[Opening LISTED RECORDS section]

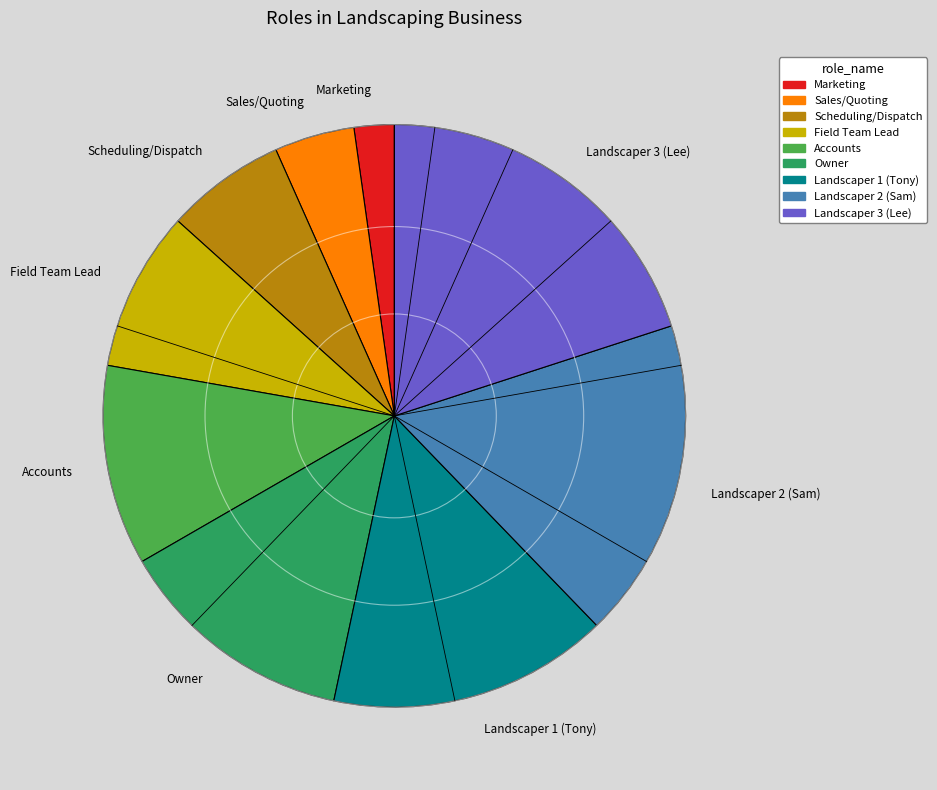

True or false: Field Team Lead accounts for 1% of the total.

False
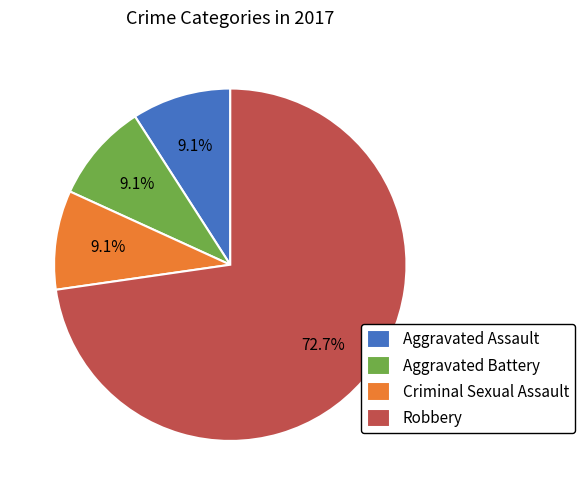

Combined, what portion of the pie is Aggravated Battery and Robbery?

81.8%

[Closing LISTED RECORDS section]

Pull the text lines from all of the records above and reproduce them word for word, leaving the pictures out of your answer.

True or false: Field Team Lead accounts for 1% of the total.

False

Combined, what portion of the pie is Aggravated Battery and Robbery?

81.8%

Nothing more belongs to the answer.